To better understand how teacher unions can play a role in building power and fostering movements that address educational equity, civil rights, and the expansion of democracy in schools and surrounding communities, this report by 2024-25 LCHP Grantee Emily Szpiro takes the work of United Teachers Los Angeles (UTLA) in the 2014-2020 period as a case study. In 2014, out of decades of caucus and community work on the part of rank-and-file teacher leaders, progressives won leadership of UTLA. In this 2014 to 2020 period, the union leadership and broader organization helped to form a coalition with community organizations called Reclaim Our Schools LA; led on passing a membership-wide dues increase to increase the union’s organizing and community relations capacity; developed deep, democratic member structures; challenged privatization within public schools; won significant racial justice victories; helped build state-wide and national educational justice coalitions; and engaged a “Bargaining for the Common Good” approach that, through a strike in 2019, won class size reductions, more librarians and counselors, protection of healthcare, green space, limits on indiscriminate searches of students, a salary increase, Community Schools, an immigrant defense fund, and more.
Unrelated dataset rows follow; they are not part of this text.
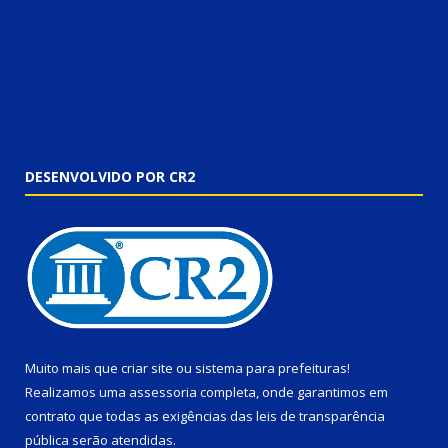
DESENVOLVIDO POR CR2
Muito mais que
criar site
ou
sistema para prefeituras
!
Realizamos uma
assessoria
completa, onde garantimos em
contrato que todas as exigências das
leis de transparência
pública
serão atendidas.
This report explores, through over 100 interviews—with UTLA rank-and-file leaders, parents and youth key to building Reclaim Our Schools LA, UTLA elected leaders, long-time Community School and educational justice theoreticians and practitioners, elected teacher union leaders across the country, national community organizing luminaries, educational historians, and more—and archival research, how UTLA was able to move from a low-participation union that was alienated from the Los Angeles community to become a union that contributed to building a powerful community coalition and that was strong enough to lead the successful 2019 strike, and considers how this connection between teacher unions and social justice coalitions can work to shape educational policy.